Now, let's plot according to instruments:
hover = HoverTool(
tooltips=[
("age", "@x_values"),
("dead", "@y_values"),
("category", "@series")
]
)
p = bc.Line(df_smoothed, x='index', y=['piano', 'guitar', 'saxophone', 'jazz_piano', 'violin',
'drum_kit', 'bass_guitar', 'double_bass', 'trumpet', 'clarinet'],
xlabel='age (years)', ylabel='count',
tools=[hover, 'pan', 'box_zoom', 'ywheel_zoom'],
legend='top_left',
width=1000)
bp.show(p)
<Bokeh Notebook handle for In[20]>
Based on this curves, guitar looks like a dangerous instrument, while piano does not!

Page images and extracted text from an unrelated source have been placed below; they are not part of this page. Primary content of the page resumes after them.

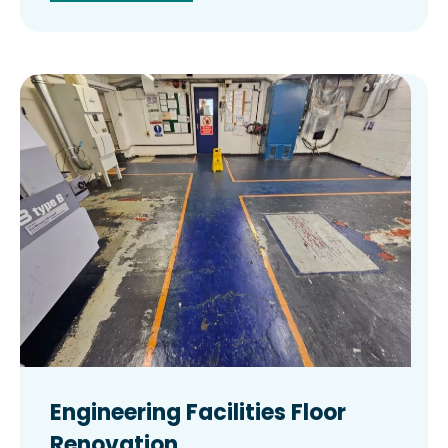
Engineering Facilities Floor
Renovation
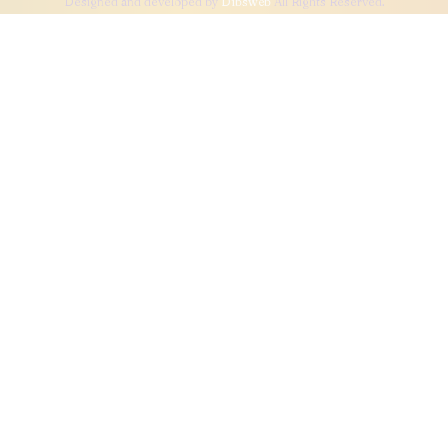
Designed and developed by
Dibsweb
All Rights Reserved.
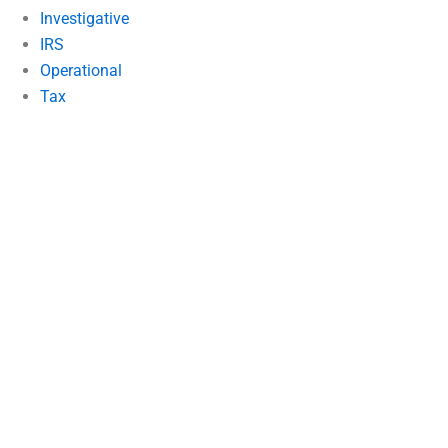
Investigative
IRS
Operational
Tax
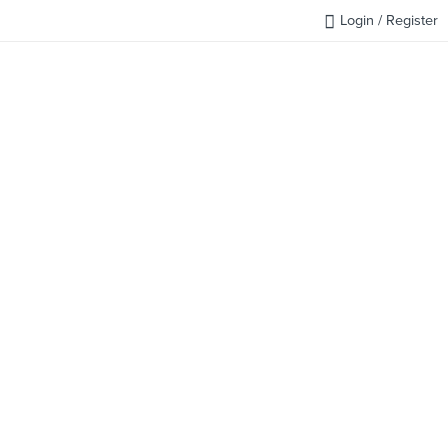
Login / Register
FAQ
BLOG
REQUEST QUOTE
CONTACT US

Finally, let's do a plot according to the causes of death:
hover = HoverTool(
tooltips=[
("age", "@x_values"),
("dead", "@y_values"),
("category", "@series")
]
)
p = bc.Line(df_smoothed, x='index', y=['myocardial_infarction', 'cancer', 'lung_cancer', 'suicide',
'pneumonia', 'stroke', 'cardiovascular_disease', 'murder', 'car_accident', 'drug_overdose'],
xlabel='age (years)', ylabel='count',
tools=[hover, 'pan', 'box_zoom', 'ywheel_zoom'],
legend='top_left',
width=1000)
bp.show(p)
<Bokeh Notebook handle for In[21]>
Clearly, if musicians commit suicide, they do it when they're young (same thing for drug overdose)! Also, heart attacks happen around 50, as do cancers.
Conclusions¶
What we did in this notebook was: get the data, smooth it, and display it for interactive use in the browser. We've used pandas, scipy and bokeh to get there. This demonstrates how easy to use the high level API for bokeh is for everyday plotting.